Throughout the conflict the National Bank of Ukraine has remained active and effective in ensuring financial and exchange rate stability and has controlled inflation by hiking interest rates to 25%. In 2022, a part of the extraordinary public needs was monetised by the NBU, but the impact of these interventions was broadly neutralised by mopping up the liquidity of the banking sector.
In recent months, Ukraine has benefited from declines in global energy commodity prices and the inflation rate is dampened by the high statistical base.
CPI inflation slowed to 17.9%YoY in April, from 21.3% in March and 26.6% back in December. Core inflation slowed as well from 19.8% in March to 16.9% in April. Given heightened wartime uncertainty, we expect the NBU to wait for a more decisive period of disinflation and start interest rate cuts in early 2024.
Ukraine’s huge public and external financing needs have been met by foreign grants and loans, including a new four-year IMF programme of US$15.6bn.
In 2022, the fiscal balance reached almost 17% of GDP, without grants it was around 10% of GDP higher.
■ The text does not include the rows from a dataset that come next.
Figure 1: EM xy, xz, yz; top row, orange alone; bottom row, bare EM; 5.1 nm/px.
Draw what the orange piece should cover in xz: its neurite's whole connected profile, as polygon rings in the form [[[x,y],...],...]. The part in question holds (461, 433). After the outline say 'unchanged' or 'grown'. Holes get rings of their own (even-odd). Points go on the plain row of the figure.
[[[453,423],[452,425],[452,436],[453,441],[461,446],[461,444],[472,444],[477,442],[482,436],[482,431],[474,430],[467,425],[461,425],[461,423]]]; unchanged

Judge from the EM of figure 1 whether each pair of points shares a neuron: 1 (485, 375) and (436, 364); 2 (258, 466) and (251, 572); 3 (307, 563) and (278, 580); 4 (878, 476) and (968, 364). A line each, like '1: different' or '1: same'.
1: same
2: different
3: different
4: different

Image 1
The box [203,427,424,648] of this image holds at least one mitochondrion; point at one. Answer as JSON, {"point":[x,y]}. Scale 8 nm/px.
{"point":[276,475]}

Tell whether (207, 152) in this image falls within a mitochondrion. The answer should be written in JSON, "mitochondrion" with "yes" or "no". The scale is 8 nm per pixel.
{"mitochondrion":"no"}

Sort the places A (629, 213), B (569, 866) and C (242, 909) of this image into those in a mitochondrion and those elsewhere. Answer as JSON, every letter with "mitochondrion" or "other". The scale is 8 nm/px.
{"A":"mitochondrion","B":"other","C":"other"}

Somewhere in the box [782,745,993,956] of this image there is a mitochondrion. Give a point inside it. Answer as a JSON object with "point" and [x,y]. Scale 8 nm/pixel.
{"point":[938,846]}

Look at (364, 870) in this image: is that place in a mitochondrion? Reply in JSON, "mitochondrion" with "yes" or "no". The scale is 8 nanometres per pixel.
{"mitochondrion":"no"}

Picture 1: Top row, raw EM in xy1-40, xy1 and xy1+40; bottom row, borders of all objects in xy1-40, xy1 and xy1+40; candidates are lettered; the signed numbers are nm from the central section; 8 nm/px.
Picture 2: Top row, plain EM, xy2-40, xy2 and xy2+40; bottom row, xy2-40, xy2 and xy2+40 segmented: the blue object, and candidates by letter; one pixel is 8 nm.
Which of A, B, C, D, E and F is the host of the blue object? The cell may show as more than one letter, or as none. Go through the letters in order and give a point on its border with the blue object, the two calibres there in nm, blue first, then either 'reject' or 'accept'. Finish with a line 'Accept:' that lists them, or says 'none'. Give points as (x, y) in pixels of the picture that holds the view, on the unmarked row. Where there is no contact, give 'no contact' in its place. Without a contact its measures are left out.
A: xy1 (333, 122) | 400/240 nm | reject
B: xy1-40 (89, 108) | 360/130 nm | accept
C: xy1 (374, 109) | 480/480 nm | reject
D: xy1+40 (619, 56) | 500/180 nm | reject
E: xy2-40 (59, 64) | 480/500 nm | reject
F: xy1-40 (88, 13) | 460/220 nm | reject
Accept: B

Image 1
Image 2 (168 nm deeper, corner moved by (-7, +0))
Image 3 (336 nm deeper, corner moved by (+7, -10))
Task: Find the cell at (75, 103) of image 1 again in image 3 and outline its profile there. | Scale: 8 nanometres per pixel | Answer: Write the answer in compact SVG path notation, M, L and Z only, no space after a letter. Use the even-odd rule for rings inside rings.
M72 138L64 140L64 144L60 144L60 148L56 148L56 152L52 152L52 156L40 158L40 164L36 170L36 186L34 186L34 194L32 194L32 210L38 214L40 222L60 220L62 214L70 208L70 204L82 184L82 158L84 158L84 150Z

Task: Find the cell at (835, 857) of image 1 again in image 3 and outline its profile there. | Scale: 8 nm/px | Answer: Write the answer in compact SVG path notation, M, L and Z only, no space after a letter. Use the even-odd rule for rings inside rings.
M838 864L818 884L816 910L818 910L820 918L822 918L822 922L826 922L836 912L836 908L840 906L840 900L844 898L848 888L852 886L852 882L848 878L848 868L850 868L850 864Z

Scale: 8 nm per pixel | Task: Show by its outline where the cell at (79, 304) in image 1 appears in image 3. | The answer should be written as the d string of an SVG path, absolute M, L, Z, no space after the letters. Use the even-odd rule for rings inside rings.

A near 30% collapse in exports and fall in imports of less than 5% led to a huge trade gap but sizeable current account surplus as the gap was compensated for by foreign grants.
From 2023, the CA is expected to post a large deficit but accompanied by rising FDI flows.
The fiscal position is set to deteriorate further this year but improve gradually in the medium term. Nonetheless, the country will continue to rely heavily on donors’ support for internal defence, provision of social services and ensuring macroeconomic stability.